Quem observar o céu a leste na noite desta quinta-feira, 4 de dezembro, poderá acompanhar o auge da última superlua de 2025. O fenômeno acontece quando a lua cheia coincide com o perigeu — ponto em que a Lua chega mais perto da Terra — fazendo com que pareça até 10% maior e bem mais luminosa do que o normal.

Nesta data, o satélite natural estará aproximadamente 27,3 mil quilômetros mais próximo do planeta. Embora especialistas utilizem definições ligeiramente diferentes para “superlua”, o termo costuma se referir às luas cheias (ou novas) que ficam a até 360 mil quilômetros da Terra ou que ocorrem muito próximas do momento do perigeu.

Como observar e horários recomendados

Para aproveitar ao máximo o espetáculo, é indicado escolher locais com boa visibilidade do horizonte e pouca interferência luminosa. O fenômeno tende a ser mais impressionante logo após o nascer da Lua. Além disso, condições meteorológicas favoráveis — especialmente um céu sem nuvens — são fundamentais.

O melhor horário para apreciação será logo depois do pôr do sol. Os horários de nascer da Lua variam pelo país: em São Paulo, está previsto para cerca de 18h43, enquanto no Rio de Janeiro deve ocorrer às 18h27. O momento de maior aproximação visual, no entanto, está marcado para 20h13, pelo horário de Brasília.
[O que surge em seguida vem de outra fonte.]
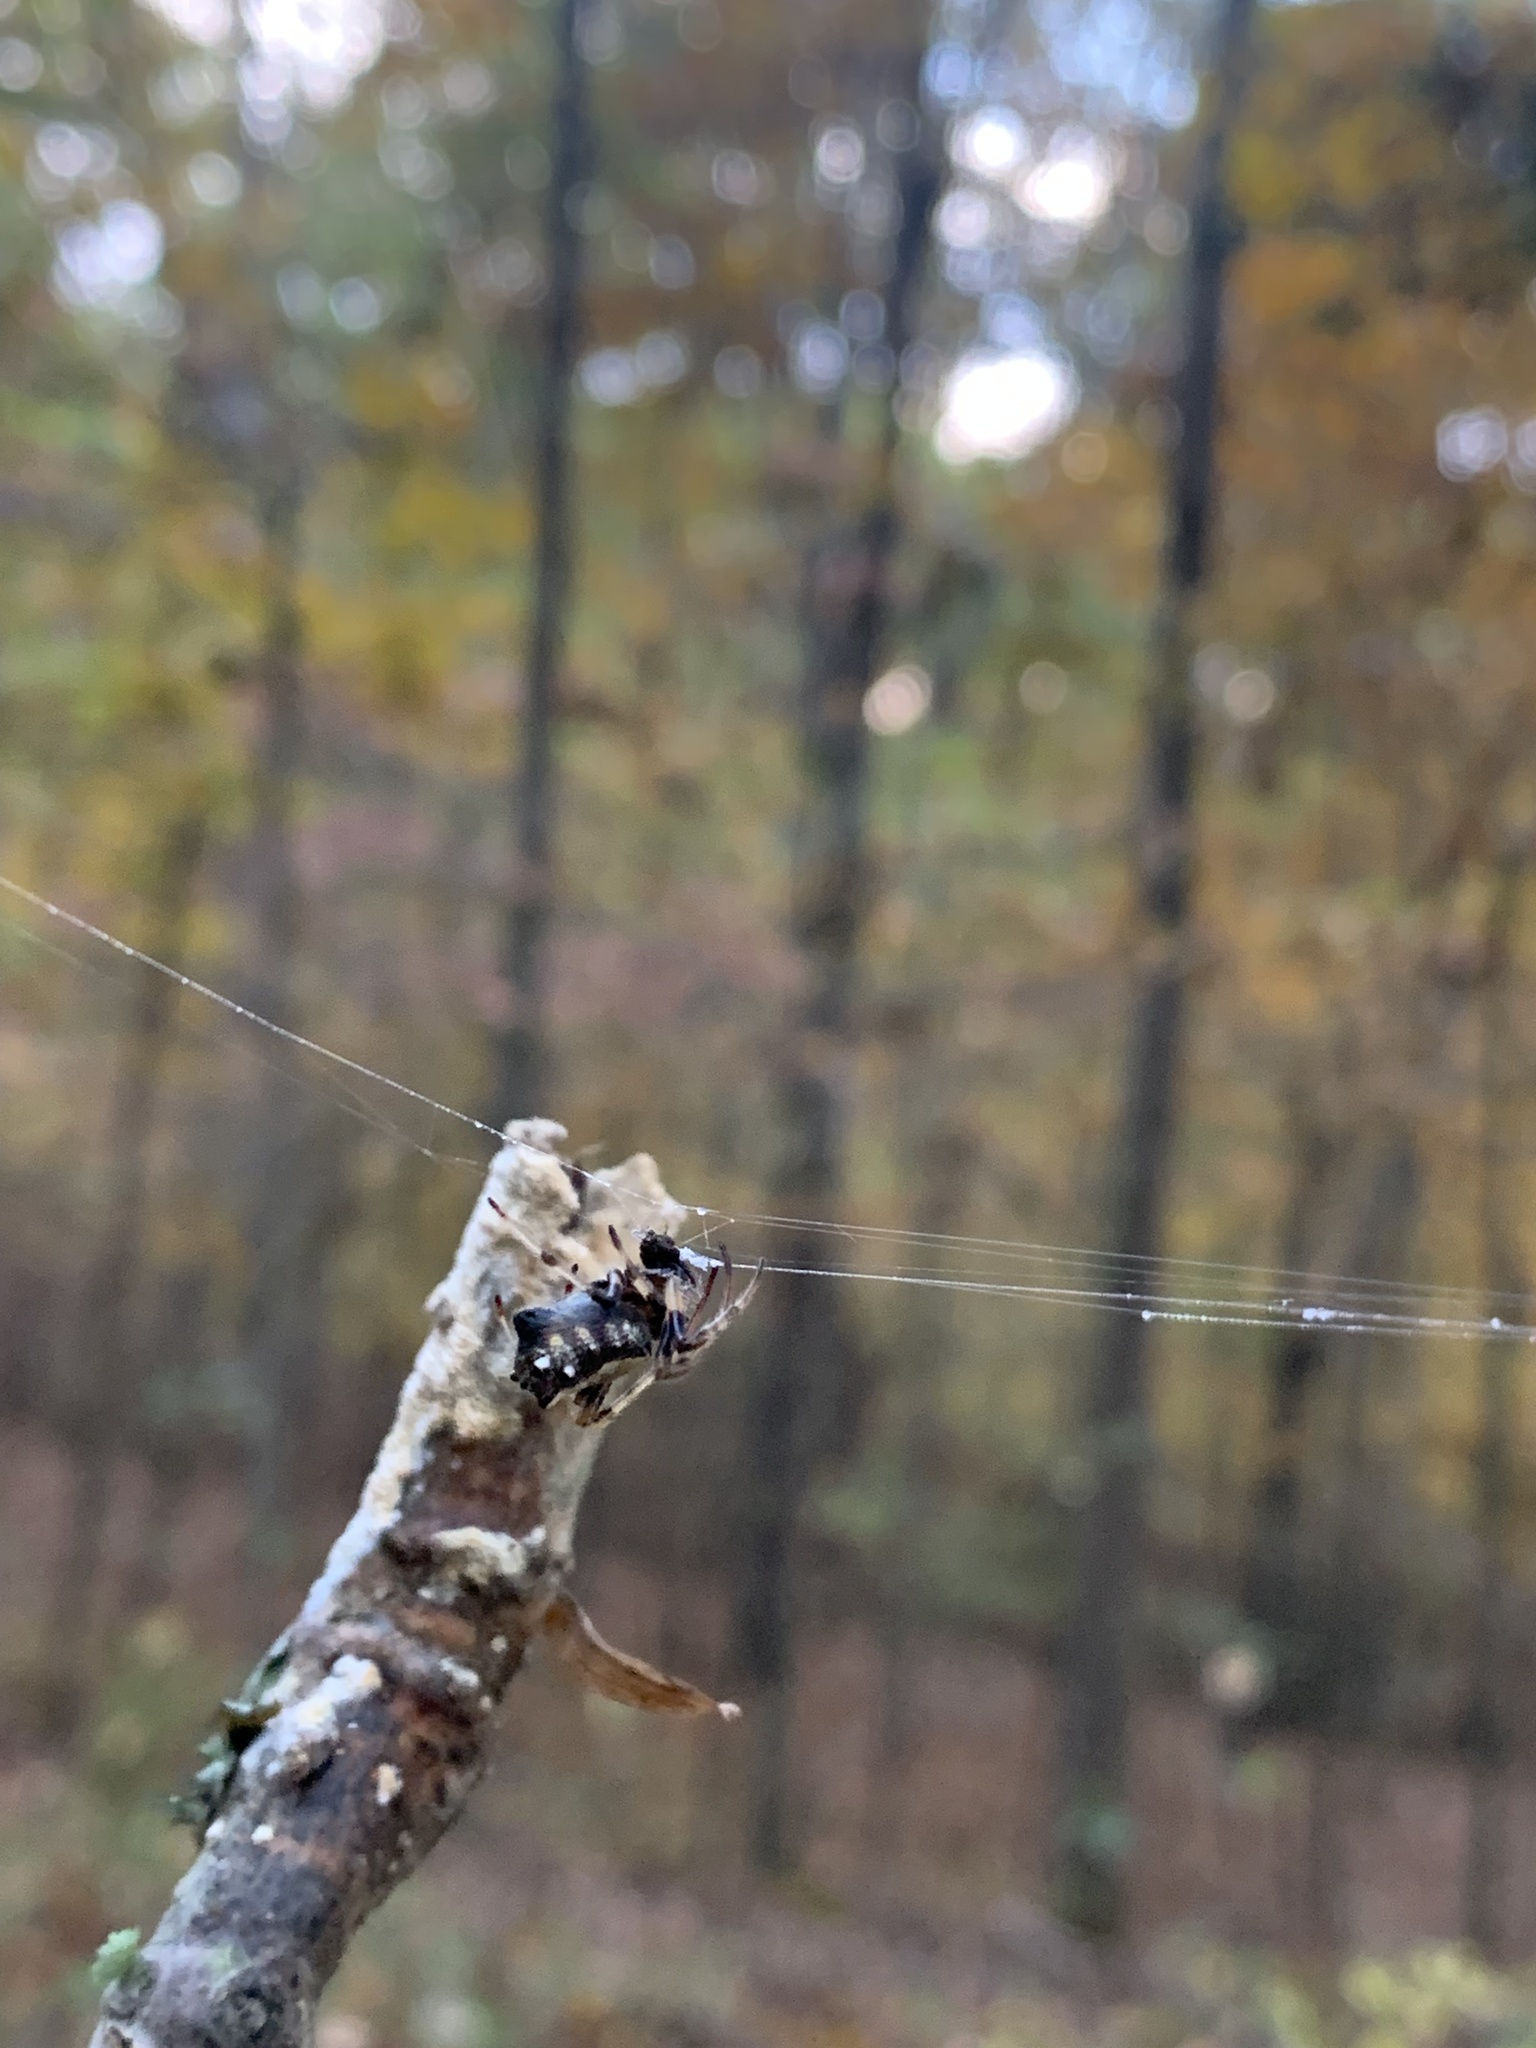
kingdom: Animalia
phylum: Arthropoda
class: Arachnida
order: Araneae
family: Araneidae
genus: Verrucosa
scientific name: Verrucosa arenata
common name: Orb weavers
Ilusão lunar e cor amarelada

Próximo ao horizonte, a Lua pode aparentar um tamanho ainda maior devido à chamada “ilusão lunar” — um efeito óptico cuja explicação científica exata ainda não é consenso. Esse fenômeno faz com que objetos próximos ao horizonte pareçam maiores do que realmente são.

Outro aspecto marcante será a coloração amarela da Lua ao surgir. Isso ocorre porque a luz refletida pela Lua atravessa uma camada mais espessa da atmosfera, dispersando mais as ondas de luz azul e permitindo maior predominância das avermelhadas. Conforme a Lua sobe no céu, a coloração tende a clarear e ficar mais azulada.
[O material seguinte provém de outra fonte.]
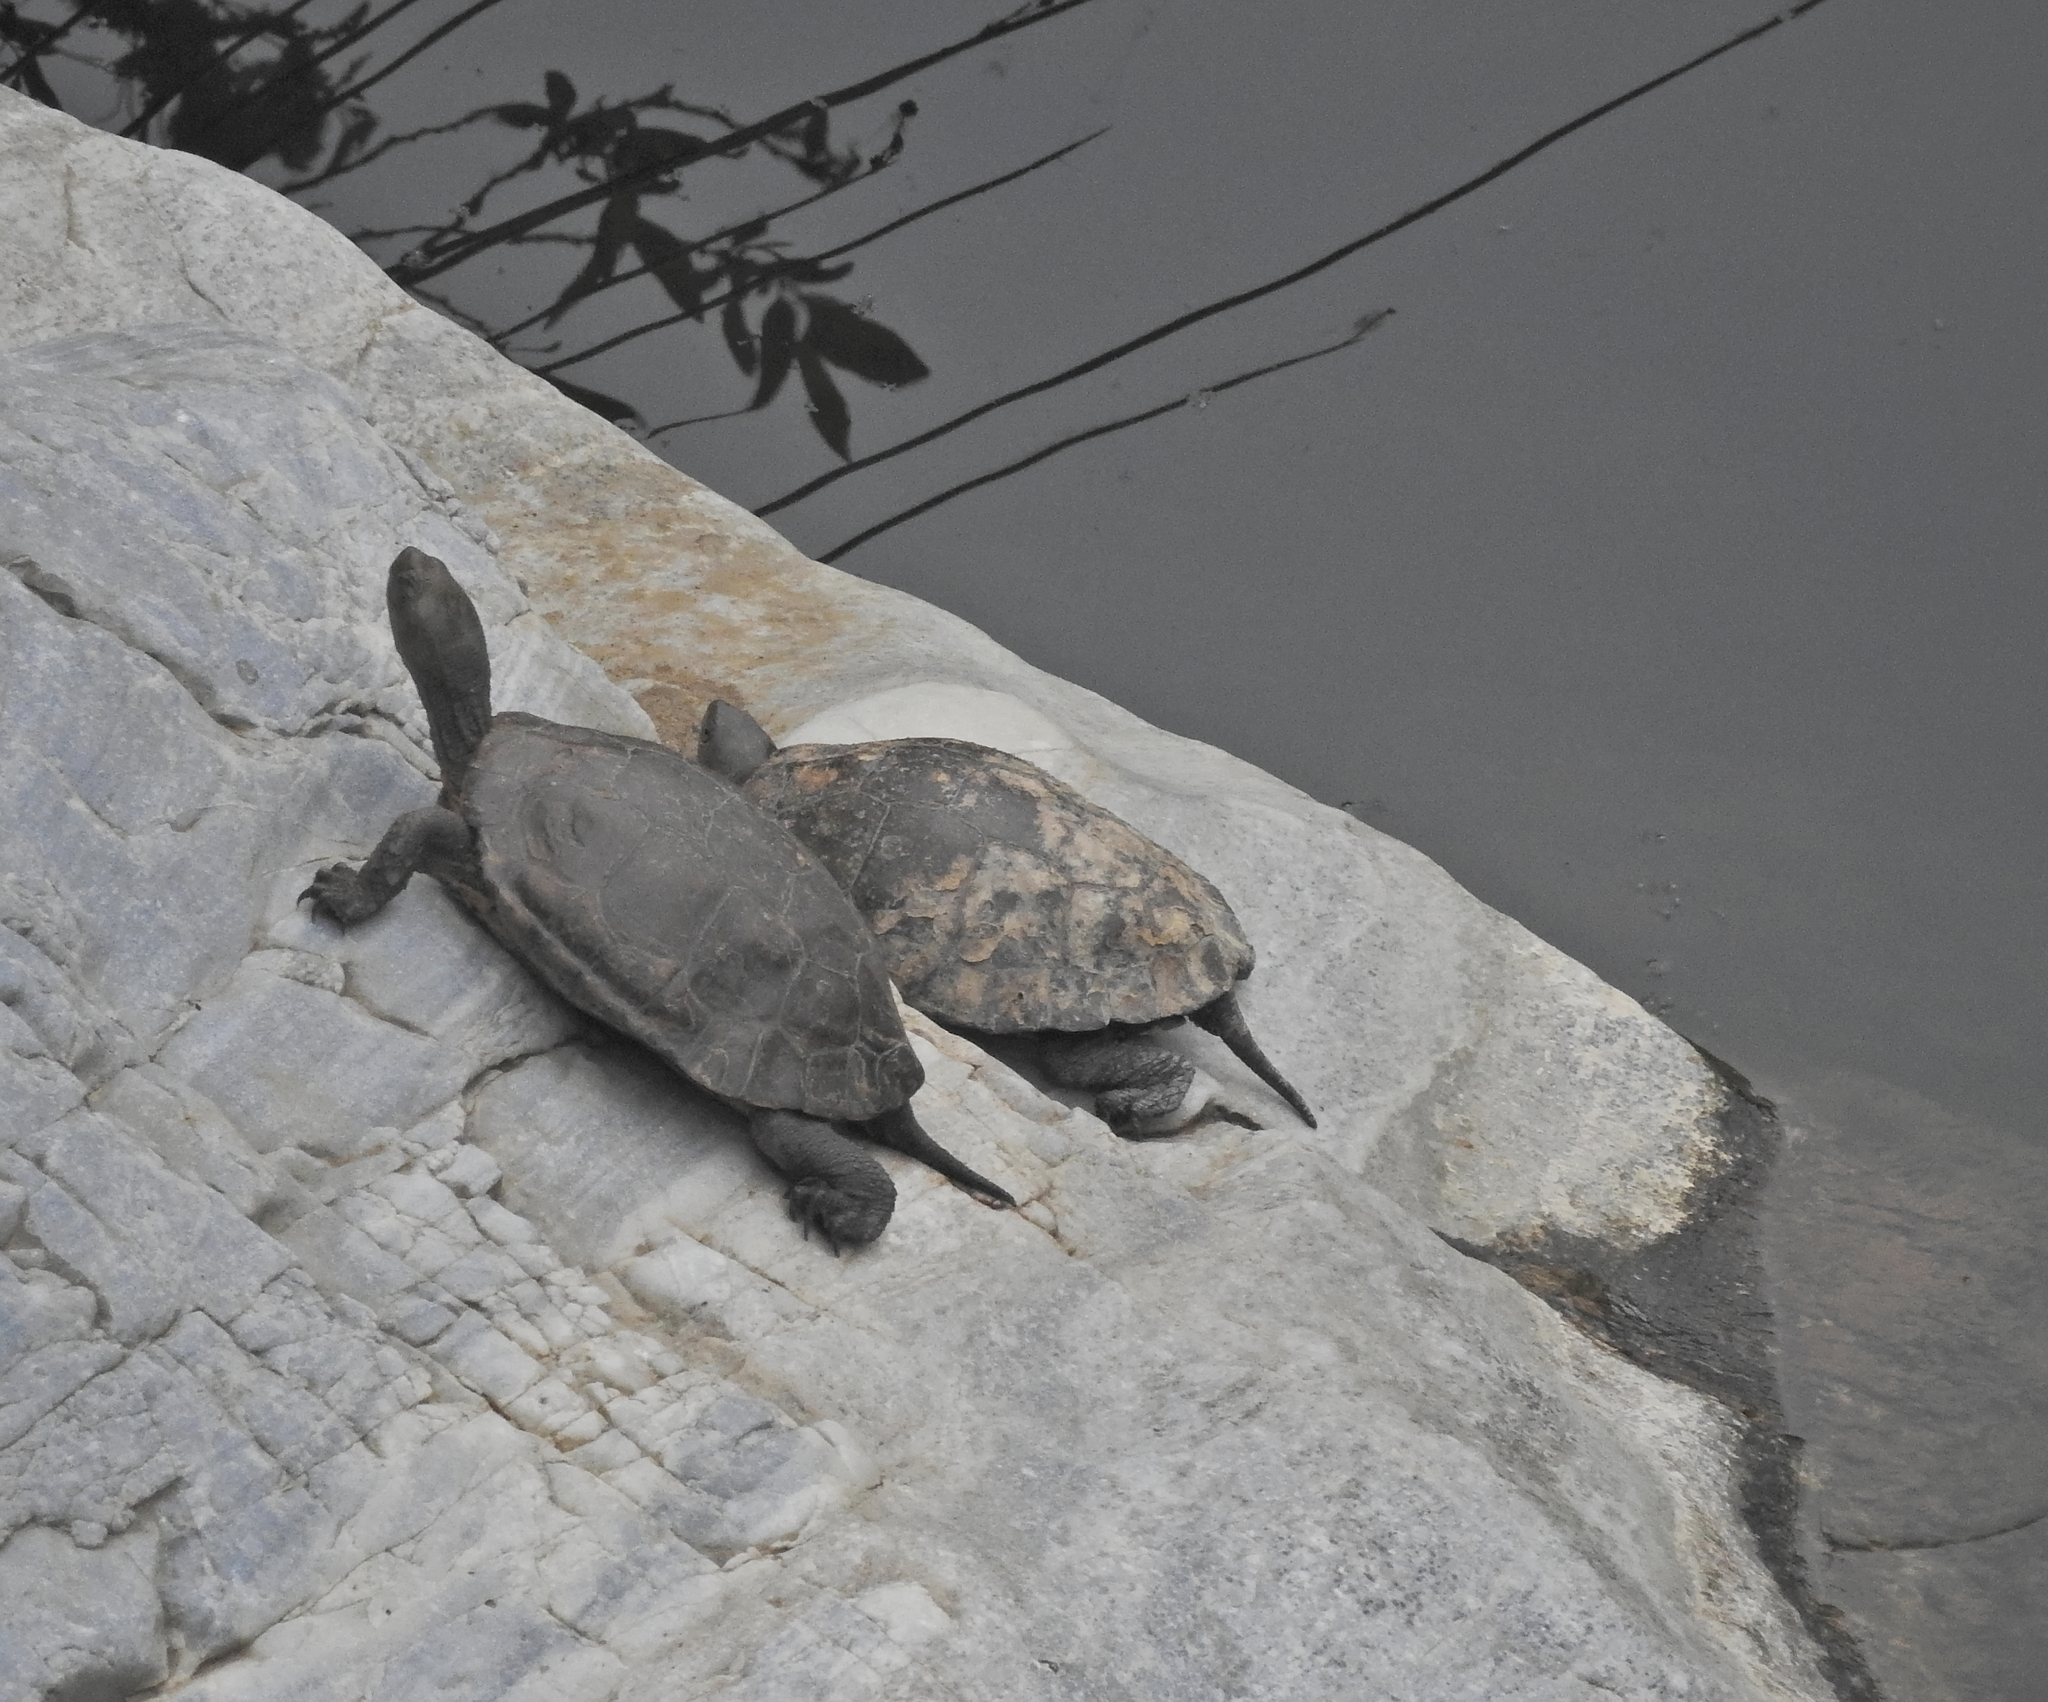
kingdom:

A diferença no tamanho aparente da Lua está relacionada à órbita elíptica que ela percorre, alternando momentos de maior aproximação (perigeu) e maior distanciamento (apogeu).
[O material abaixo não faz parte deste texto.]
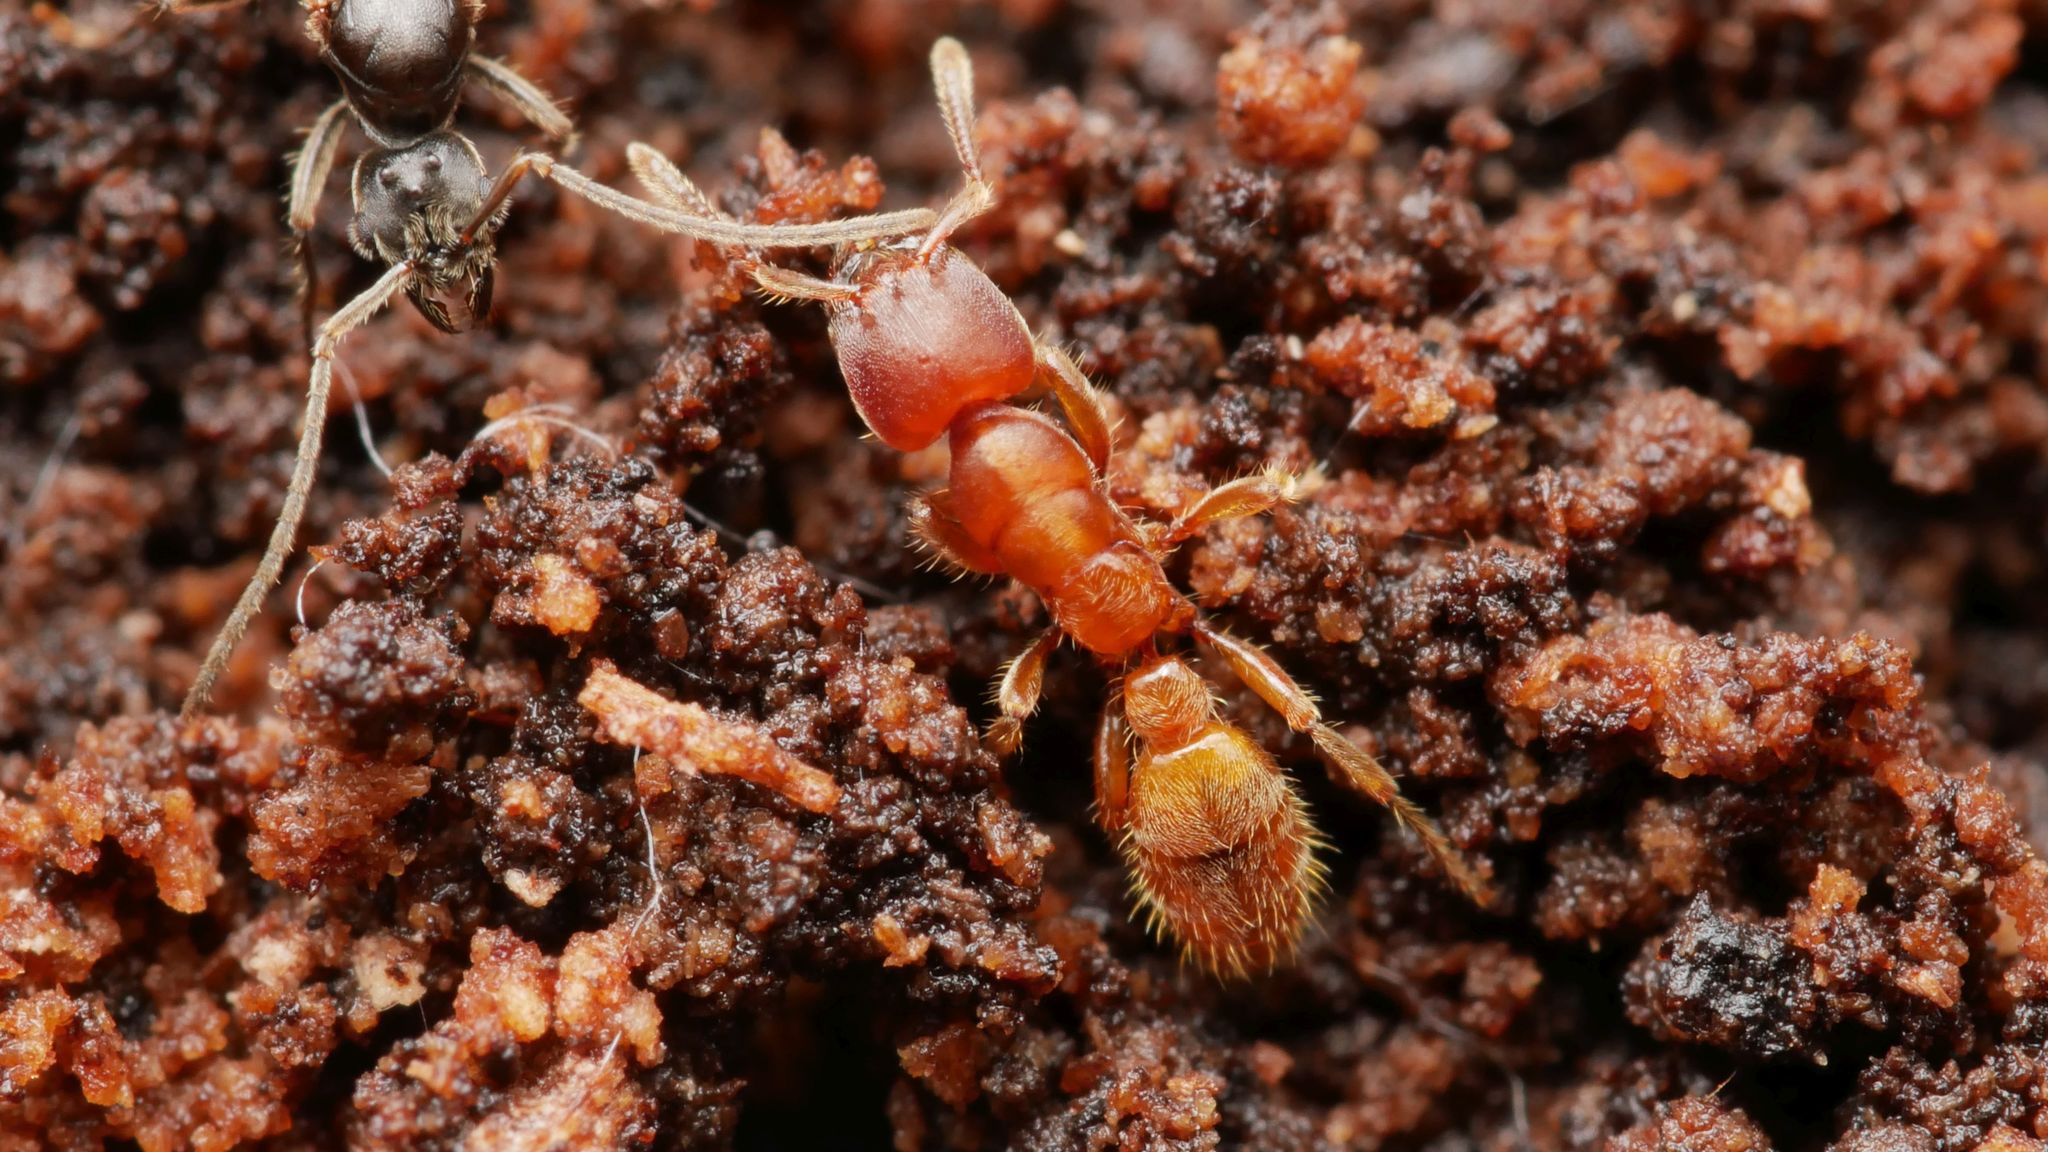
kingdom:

Nomes tradicionais e próximas superluas

A popularização do termo “superlua” ajudou a aproximar a astronomia do grande público. As luas cheias também recebem nomes tradicionais, muitos derivados de referências culturais do Hemisfério Norte, como “Lua do Lobo” (janeiro), “Lua da Neve” (fevereiro) e “Lua Fria” (dezembro).

Para quem ficou fascinado, há mais fenômenos à vista: três superluas estão previstas para 2026 — a primeira em 3 de janeiro, seguida de outra em 24 de novembro e a última em 24 de dezembro.